I have to mention that there is a program that some of you are on called the 20- or the 25-year forgiveness. The 20- or 25-year forgiveness program is NOT the same as PSLF, it’s a completely different animal!

If you have never heard of the 20- or 25-year forgiveness plan, ignore this section and scroll on.

But if you are in this program, which is not common, there are tax implications for making low monthly payments for the long-term. Your strategy may be different than the ones described in this post. You need to close this window and talk to a tax professional.

Don’t Want To DIY Or Need Extra Help?

Sadly, your student loan servicer won’t be able to help you with this. But there are resources.

Hire Travis Hornsby of The Student Loan Planner for a one-time flat fee consult.

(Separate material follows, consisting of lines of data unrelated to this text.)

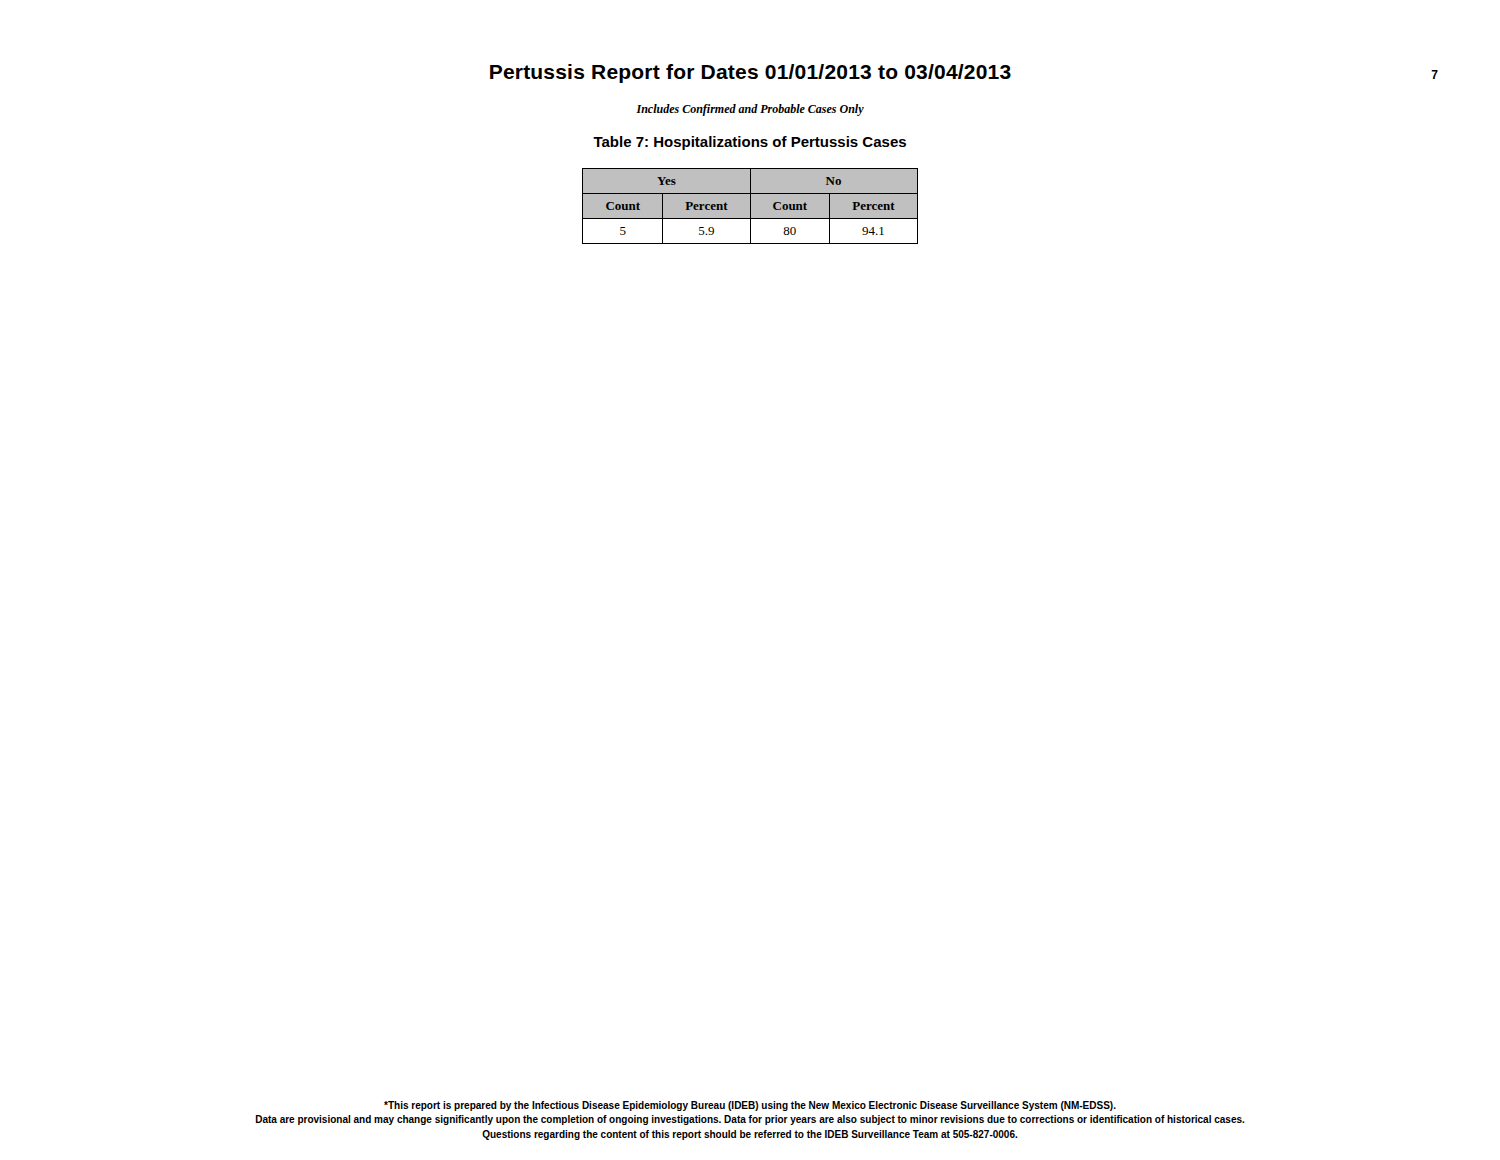7
Pertussis Report for Dates 01/01/2013 to 03/04/2013
Includes Confirmed and Probable Cases Only
Table 7: Hospitalizations of Pertussis Cases
| Yes | No |
| --- | --- |
| Count | Percent | Count | Percent |
| 5 | 5.9 | 80 | 94.1 |
*This report is prepared by the Infectious Disease Epidemiology Bureau (IDEB) using the New Mexico Electronic Disease Surveillance System (NM-EDSS).
Data are provisional and may change significantly upon the completion of ongoing investigations. Data for prior years are also subject to minor revisions due to corrections or identification of historical cases.
Questions regarding the content of this report should be referred to the IDEB Surveillance Team at 505-827-0006.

It’ll run you a couple hundred but it’s affordable and can potentially save you tens of thousands of dollars in mistakes. We used his services and have no problems recommending him to you.

Once the job is done, it’s done. And you move on with your life knowing it’s done right.

In Summary

As a dual-income couple, filing separately could save you a ton on student loan payments. But each couple’s situation is very different.

The answer to whether you should file taxes jointly or separately really depends on each family’s numbers.

You won’t find clarity from non-medical friends. You have to do the calculations yourself. Or you could hire a student loan consultant to do it for you.